For the fainthearted . . .

Don't hit me!

One day when Michael was about five I was so angry and frustrated with him that I smacked him. Smacks were few and far between and this one was not appreciated. He looked at me through tears and said, “Big people shouldn’t hit little people.”

It was a simple and powerful argument, something presumably picked up at nursery school or primary school. Resorting to violence wasn’t about trying to change things, it was about an admission of failure to change things. Our house remained a strict one without the need to slap. Shouts and sanctions were far more effective than smacks.

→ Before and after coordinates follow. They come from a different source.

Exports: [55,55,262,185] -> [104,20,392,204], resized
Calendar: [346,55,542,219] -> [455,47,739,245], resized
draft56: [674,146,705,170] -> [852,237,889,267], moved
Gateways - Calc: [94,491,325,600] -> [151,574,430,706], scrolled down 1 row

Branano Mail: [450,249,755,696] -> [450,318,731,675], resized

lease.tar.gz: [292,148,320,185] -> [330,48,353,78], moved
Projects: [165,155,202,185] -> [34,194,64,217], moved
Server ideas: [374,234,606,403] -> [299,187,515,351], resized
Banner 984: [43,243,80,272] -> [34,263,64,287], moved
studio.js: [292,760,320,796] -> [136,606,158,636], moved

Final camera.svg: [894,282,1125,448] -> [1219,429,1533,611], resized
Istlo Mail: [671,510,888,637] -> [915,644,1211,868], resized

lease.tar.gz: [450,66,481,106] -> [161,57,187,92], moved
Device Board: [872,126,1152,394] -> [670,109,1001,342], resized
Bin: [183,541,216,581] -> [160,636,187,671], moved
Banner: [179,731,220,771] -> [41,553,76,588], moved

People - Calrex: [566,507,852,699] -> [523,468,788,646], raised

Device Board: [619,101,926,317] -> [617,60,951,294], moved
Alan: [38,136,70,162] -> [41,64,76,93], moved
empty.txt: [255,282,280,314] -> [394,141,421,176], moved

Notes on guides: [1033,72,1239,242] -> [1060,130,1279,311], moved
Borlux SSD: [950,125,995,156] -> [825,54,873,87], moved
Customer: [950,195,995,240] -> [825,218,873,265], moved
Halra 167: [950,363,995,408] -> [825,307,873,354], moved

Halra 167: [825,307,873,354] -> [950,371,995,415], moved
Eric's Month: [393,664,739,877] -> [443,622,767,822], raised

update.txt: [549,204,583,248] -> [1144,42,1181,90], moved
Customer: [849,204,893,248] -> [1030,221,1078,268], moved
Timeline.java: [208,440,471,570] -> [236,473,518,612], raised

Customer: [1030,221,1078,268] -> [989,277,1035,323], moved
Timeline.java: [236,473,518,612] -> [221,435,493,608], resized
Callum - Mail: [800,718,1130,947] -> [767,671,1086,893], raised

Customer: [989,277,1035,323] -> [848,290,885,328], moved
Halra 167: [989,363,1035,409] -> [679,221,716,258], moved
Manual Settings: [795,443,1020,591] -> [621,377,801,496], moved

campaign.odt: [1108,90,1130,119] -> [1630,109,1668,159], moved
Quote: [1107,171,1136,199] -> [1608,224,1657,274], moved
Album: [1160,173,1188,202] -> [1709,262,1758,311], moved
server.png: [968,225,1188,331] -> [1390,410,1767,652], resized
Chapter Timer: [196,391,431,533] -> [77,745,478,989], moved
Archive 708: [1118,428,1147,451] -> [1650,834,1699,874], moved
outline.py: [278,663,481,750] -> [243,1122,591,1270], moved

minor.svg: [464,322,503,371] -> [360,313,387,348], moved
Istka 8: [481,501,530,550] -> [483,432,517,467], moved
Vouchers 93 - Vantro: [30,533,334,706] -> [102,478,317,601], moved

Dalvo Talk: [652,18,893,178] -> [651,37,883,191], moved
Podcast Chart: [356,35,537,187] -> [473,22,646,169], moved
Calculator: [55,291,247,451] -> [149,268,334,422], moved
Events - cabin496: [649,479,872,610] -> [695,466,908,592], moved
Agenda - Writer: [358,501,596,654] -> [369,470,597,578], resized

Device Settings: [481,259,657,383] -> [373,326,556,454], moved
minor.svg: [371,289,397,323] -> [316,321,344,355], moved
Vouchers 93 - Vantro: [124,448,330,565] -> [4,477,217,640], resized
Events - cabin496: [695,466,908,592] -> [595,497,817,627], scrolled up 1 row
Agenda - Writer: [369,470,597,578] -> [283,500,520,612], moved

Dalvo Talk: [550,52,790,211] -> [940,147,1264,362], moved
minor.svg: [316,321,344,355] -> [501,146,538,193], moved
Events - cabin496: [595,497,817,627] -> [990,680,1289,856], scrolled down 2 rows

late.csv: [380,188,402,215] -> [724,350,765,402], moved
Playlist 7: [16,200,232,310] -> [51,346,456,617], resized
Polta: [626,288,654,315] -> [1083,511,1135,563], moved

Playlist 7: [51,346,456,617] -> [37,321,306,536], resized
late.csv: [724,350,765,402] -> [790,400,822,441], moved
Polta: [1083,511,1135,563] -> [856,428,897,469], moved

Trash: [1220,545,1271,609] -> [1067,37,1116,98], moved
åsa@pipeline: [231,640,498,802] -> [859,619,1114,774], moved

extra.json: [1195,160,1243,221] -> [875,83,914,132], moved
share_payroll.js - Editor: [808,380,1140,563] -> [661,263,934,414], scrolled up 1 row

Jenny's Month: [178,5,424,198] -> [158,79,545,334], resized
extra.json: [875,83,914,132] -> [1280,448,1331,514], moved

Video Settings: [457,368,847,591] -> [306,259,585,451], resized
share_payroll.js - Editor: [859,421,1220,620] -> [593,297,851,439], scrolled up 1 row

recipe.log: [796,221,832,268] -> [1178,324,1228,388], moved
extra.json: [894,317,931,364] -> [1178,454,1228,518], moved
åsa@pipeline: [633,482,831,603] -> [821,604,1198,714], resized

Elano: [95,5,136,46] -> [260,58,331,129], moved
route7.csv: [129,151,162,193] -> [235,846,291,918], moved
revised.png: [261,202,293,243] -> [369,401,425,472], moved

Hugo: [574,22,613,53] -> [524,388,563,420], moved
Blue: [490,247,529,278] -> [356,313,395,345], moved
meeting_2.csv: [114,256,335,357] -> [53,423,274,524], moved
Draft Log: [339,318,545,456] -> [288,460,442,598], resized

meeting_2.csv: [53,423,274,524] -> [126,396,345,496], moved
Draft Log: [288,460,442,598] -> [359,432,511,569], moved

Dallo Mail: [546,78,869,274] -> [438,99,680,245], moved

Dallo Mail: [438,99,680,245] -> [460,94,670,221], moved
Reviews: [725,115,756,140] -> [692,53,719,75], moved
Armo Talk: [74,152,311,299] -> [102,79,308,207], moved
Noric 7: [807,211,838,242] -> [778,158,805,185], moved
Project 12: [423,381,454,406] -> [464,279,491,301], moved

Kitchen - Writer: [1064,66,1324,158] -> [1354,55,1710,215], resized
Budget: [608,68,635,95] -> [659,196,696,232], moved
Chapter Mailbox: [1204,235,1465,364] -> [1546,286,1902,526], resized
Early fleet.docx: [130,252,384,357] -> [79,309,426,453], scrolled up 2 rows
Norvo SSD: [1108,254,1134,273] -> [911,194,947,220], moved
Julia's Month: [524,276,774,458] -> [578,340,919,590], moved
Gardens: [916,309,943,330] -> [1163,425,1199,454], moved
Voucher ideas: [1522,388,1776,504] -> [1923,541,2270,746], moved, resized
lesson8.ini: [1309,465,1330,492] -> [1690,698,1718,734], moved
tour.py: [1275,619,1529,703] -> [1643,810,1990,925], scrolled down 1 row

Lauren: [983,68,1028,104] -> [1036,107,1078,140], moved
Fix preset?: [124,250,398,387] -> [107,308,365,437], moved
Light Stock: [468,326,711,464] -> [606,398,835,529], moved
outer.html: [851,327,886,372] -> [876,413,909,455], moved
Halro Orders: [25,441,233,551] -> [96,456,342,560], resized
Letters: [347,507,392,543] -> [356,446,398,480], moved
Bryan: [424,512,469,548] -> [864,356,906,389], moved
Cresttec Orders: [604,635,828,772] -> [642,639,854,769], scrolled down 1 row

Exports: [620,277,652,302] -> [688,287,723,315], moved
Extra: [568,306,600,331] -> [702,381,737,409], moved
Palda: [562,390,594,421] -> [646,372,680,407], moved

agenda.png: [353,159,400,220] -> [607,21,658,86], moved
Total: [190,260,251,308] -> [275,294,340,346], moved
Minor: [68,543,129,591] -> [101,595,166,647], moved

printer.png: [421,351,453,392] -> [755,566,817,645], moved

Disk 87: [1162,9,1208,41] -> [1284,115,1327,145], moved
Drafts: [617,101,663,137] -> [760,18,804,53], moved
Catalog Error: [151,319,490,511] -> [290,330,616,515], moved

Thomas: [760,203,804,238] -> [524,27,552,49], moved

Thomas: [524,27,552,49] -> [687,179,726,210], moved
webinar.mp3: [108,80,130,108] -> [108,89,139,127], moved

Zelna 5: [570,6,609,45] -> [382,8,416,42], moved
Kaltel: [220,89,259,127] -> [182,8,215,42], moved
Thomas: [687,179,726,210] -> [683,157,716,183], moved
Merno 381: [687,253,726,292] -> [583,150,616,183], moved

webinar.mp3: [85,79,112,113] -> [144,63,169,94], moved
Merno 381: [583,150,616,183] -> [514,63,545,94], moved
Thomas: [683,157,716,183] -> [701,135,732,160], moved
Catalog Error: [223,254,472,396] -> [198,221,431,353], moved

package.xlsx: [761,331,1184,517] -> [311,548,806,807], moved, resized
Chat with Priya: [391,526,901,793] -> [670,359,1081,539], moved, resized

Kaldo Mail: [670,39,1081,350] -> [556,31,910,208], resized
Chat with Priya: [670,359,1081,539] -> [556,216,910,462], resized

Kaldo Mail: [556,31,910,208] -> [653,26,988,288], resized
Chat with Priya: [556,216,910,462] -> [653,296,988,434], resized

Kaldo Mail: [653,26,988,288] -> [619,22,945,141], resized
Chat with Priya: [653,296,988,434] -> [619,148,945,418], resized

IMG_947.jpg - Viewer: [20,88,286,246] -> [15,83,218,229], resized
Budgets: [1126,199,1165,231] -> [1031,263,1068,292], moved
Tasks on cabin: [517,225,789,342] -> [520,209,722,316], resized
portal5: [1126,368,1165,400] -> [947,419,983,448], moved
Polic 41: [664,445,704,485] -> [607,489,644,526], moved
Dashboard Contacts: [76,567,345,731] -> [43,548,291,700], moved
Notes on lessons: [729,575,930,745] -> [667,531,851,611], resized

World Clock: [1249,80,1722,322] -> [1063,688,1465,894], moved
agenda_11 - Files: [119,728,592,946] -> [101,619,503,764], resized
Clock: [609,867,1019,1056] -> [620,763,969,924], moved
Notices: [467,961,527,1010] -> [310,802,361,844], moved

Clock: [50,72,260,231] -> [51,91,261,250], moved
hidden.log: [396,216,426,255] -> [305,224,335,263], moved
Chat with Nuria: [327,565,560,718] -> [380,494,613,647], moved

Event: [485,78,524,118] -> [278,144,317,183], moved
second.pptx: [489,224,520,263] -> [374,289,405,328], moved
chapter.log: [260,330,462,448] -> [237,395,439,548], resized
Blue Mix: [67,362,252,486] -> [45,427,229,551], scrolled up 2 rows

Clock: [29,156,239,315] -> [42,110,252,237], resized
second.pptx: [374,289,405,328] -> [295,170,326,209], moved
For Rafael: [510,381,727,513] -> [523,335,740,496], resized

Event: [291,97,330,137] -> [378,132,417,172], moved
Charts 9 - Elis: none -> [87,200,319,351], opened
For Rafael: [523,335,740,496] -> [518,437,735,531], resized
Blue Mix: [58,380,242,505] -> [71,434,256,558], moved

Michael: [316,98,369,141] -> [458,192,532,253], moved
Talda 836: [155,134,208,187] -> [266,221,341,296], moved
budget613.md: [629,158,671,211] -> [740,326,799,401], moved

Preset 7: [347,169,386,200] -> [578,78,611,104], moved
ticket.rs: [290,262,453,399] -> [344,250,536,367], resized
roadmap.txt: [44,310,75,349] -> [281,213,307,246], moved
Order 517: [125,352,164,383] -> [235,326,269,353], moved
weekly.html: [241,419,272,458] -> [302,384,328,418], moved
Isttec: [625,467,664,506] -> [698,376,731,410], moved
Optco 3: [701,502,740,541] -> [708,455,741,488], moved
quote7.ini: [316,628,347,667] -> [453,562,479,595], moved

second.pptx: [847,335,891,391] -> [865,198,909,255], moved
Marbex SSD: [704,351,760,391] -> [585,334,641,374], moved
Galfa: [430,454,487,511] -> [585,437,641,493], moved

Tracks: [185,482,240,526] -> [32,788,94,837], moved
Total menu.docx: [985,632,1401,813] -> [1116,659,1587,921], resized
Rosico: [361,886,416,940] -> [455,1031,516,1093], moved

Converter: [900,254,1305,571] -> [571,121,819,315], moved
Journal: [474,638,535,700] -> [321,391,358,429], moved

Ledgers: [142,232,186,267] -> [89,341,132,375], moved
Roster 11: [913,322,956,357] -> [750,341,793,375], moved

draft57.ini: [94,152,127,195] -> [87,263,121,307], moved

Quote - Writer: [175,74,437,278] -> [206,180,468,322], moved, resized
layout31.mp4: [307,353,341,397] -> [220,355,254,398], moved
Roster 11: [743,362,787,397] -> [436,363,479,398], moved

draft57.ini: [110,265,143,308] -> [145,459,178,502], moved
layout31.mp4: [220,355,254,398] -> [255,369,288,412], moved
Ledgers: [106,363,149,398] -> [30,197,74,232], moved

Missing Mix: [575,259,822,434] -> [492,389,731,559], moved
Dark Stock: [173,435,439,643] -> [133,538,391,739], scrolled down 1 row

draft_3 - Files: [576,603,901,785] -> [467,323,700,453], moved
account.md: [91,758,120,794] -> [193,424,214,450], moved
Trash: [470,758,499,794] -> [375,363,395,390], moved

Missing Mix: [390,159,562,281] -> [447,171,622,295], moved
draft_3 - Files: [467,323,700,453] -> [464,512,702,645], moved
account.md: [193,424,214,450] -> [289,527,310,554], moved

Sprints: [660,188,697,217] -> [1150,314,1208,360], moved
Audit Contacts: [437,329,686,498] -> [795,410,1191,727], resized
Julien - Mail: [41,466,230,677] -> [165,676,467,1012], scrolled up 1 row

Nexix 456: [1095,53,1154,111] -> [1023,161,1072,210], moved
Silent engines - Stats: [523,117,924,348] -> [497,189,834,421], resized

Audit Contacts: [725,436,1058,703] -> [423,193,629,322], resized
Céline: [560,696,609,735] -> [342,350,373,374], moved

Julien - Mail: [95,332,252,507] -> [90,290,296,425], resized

Even at the fundamentalist Christian school I attended it was apparent that their “spare the rod and spoil the child” philosophy simply did not work; the same boys were caned again and again, it never changed their behaviour. The fact that they were being punished owed more to the fact that they were stupid enough to be caught, than to the fact that they were the only people guilty of these wrongs. When an attempt was made to burn down one of the classroom blocks in January 1977, the culprit list included the frequent visitors to the principal’s office – the use of the rod had simply hardened them in their attitudes

Violence is about big and strong people dominating smaller and weaker people; whether me slapping Michael or governments using force to suppress groups they don’t like, it is not a solution to anything. Anyone familiar with the sad history of relations between Ireland and Britain will know that violence never brought solutions, whether in centuries of British repression or in the Republican philosophy that embraced bullets and bombs. Violence just builds up a huge storehouse of resentment which sometimes gets carried down the generations.

All of which arises from watching Suzanne Vega on YouTube this morning. Luka captures the fear, shame and resentment of a person subject to a barrage of beatings.